WHAT IS BEING ASKED – Transcribe the entries below exactly from their first line through the line containing "Document page, 1626x1125 pixels.", and let no picture into the copy.

== INPUT MATERIAL ==

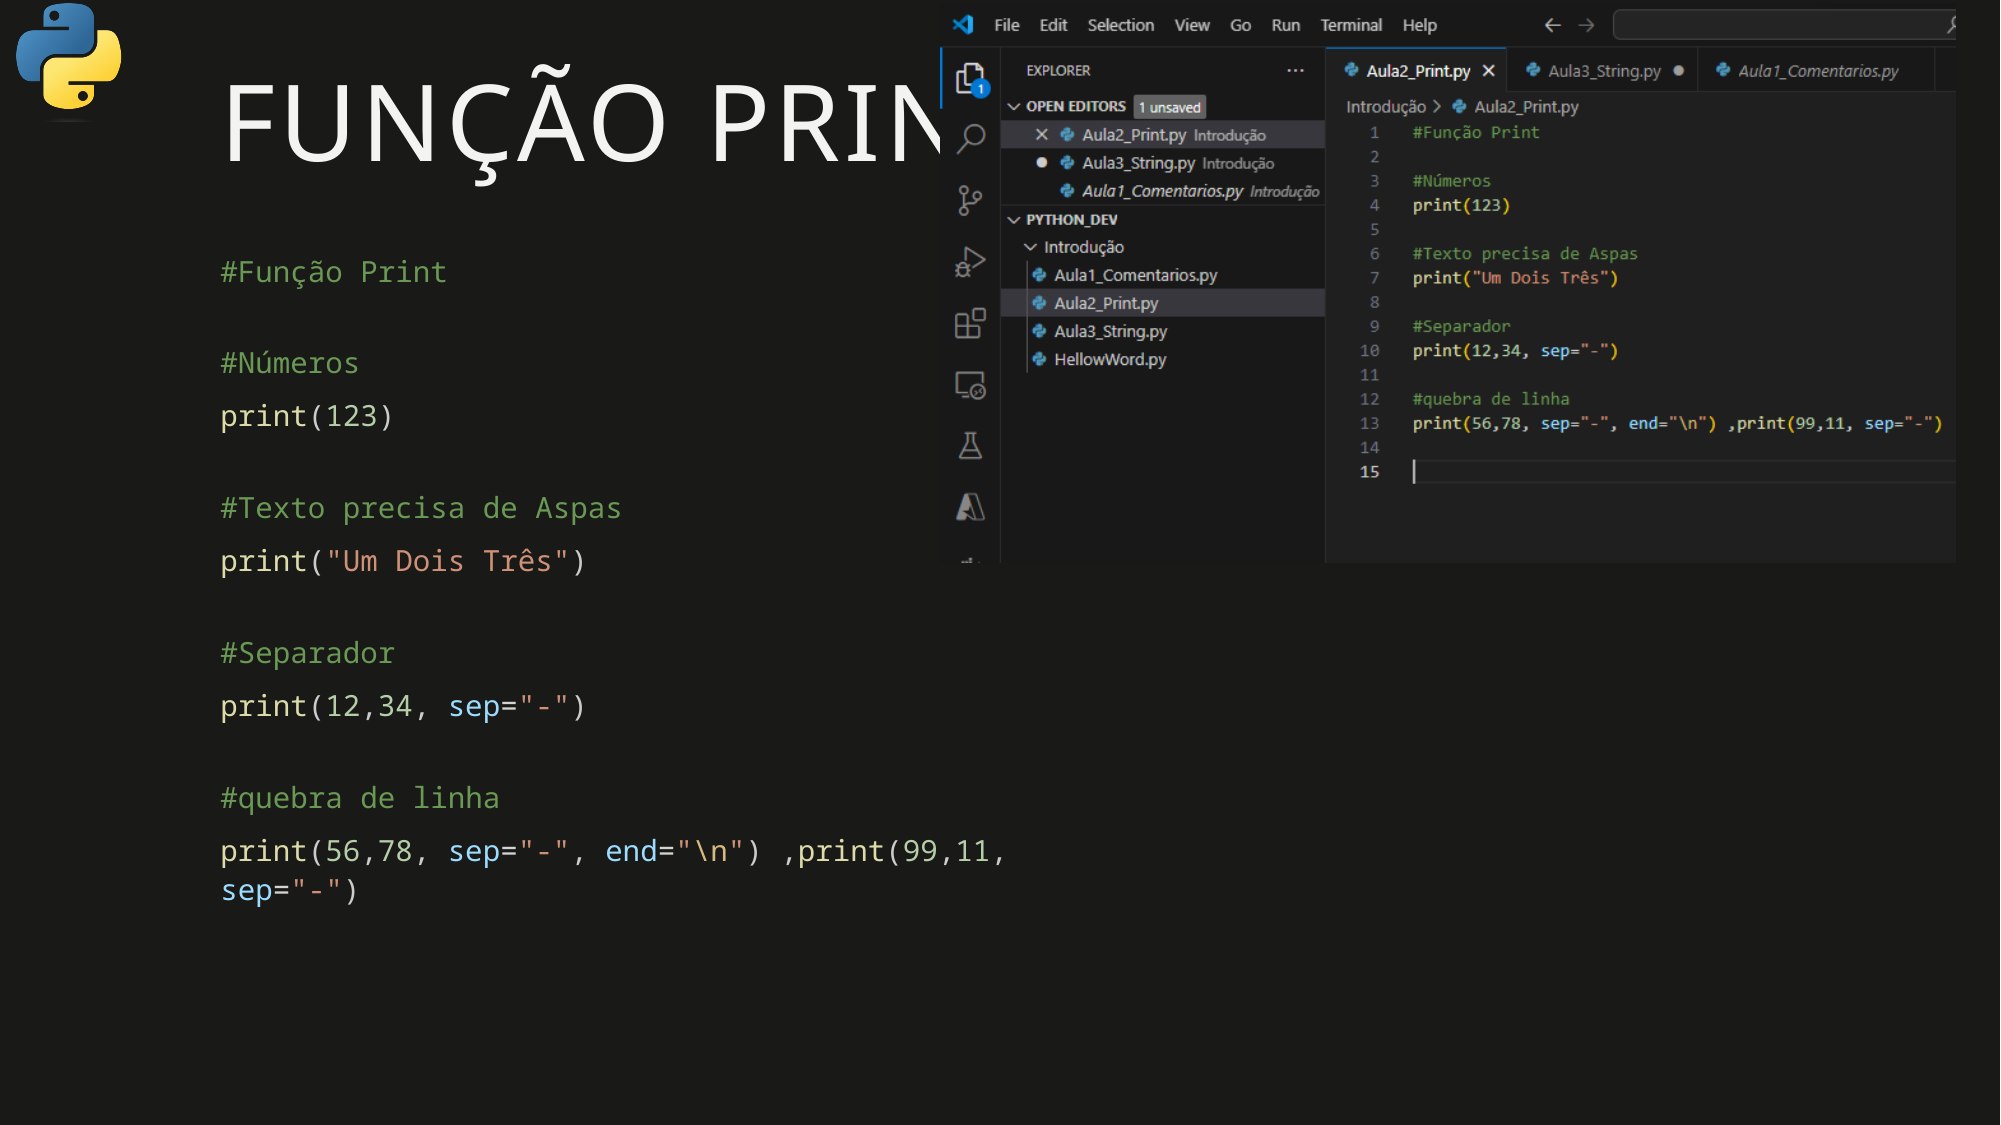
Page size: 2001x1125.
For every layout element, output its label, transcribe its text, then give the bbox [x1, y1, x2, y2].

picture [16, 3, 125, 123]
title Função Print [205, 62, 940, 241]
list #Função Print #Números print(123) #Texto precisa de Aspas print("Um Dois Três") #Separador print(12,34, sep="-") #quebra de linha print(56,78, sep="-", end="\n") ,print(99,11, sep="-") [205, 241, 1127, 1028]
picture [940, 3, 1956, 563]
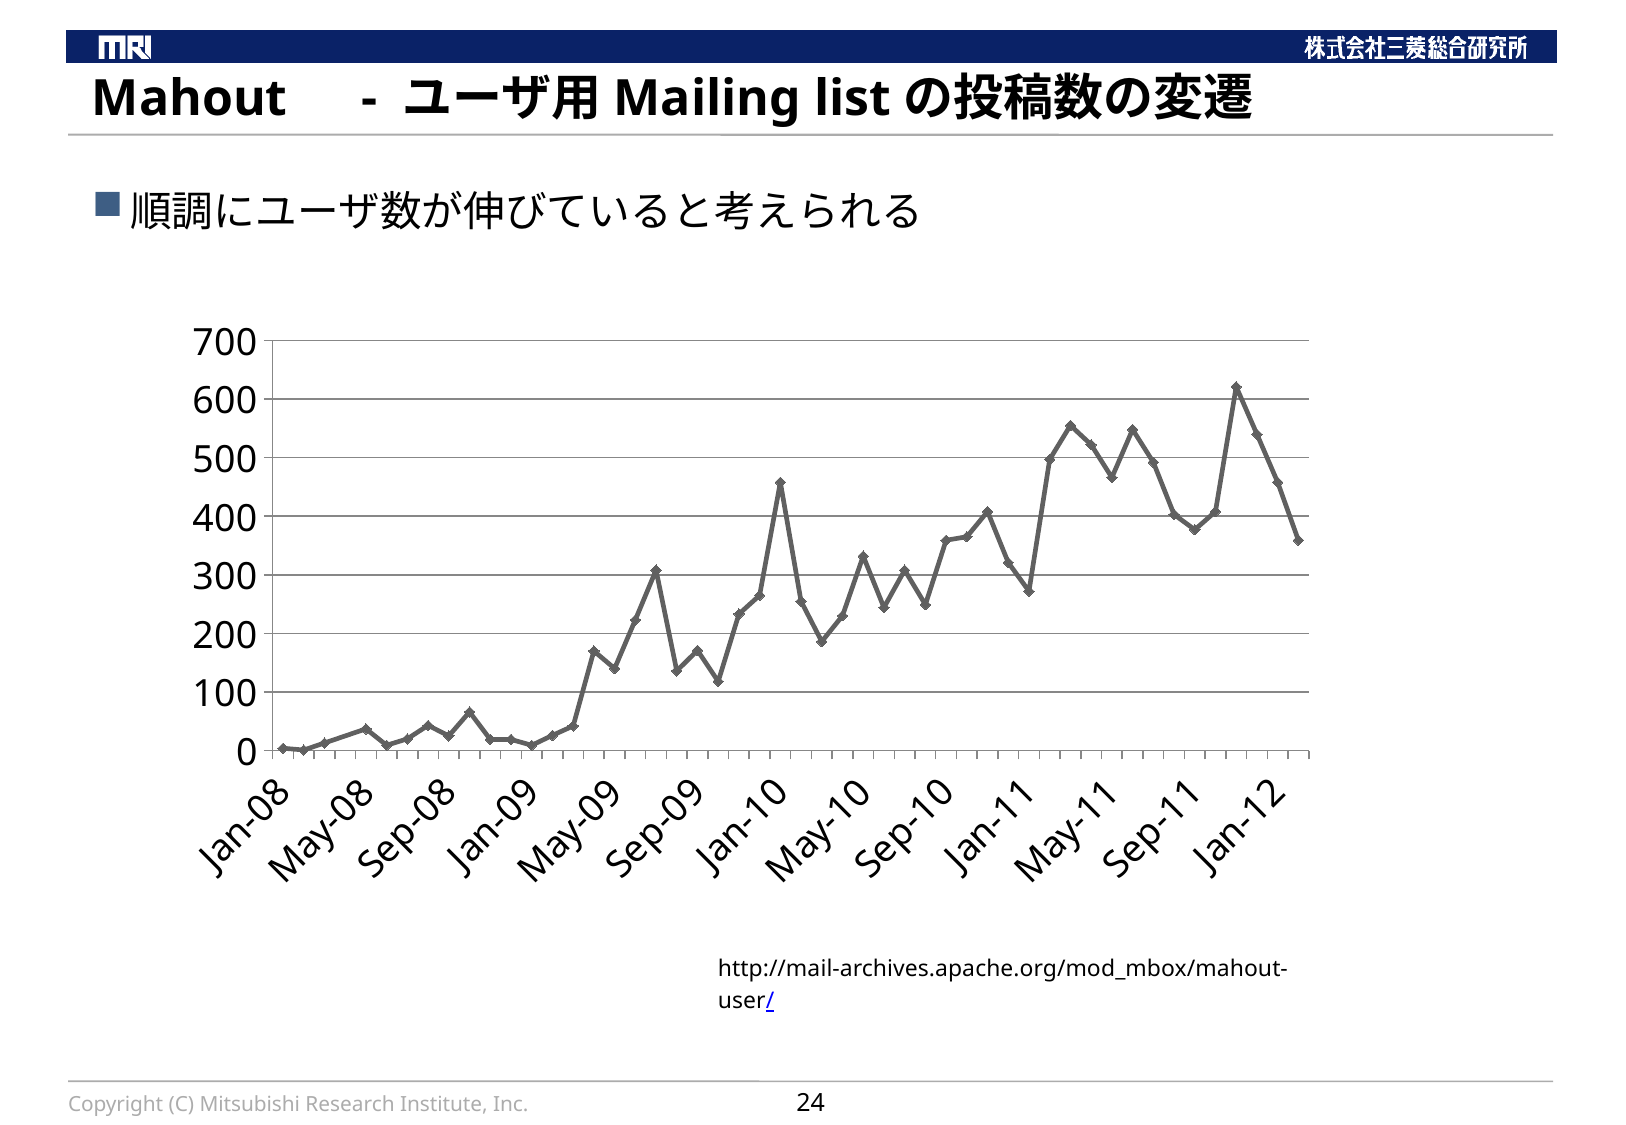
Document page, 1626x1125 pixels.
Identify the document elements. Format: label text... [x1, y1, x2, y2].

list 順調にユーザ数が伸びていると考えられる [91, 184, 1557, 235]
table_header http://mail-archives.apache.org/mod_mbox/mahout-user/ [718, 952, 1332, 1015]
slide_number 24 [772, 1082, 850, 1125]
picture [66, 30, 1557, 63]
footer Copyright (C) Mitsubishi Research Institute, Inc. [67, 1082, 679, 1125]
chart [162, 302, 1333, 906]
title Mahout - ユーザ用Mailing listの投稿数の変遷 [68, 54, 1554, 135]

===

OUTPUT OF THE TASK –
Page size: 2001x1125.
For every layout element, output its label, transcribe its text, then give the bbox [x1, y1, x2, y2].

picture [16, 3, 125, 123]
title Função Print [205, 62, 940, 241]
list #Função Print #Números print(123) #Texto precisa de Aspas print("Um Dois Três") #Separador print(12,34, sep="-") #quebra de linha print(56,78, sep="-", end="\n") ,print(99,11, sep="-") [205, 241, 1127, 1028]
picture [940, 3, 1956, 563]
Document page, 1626x1125 pixels.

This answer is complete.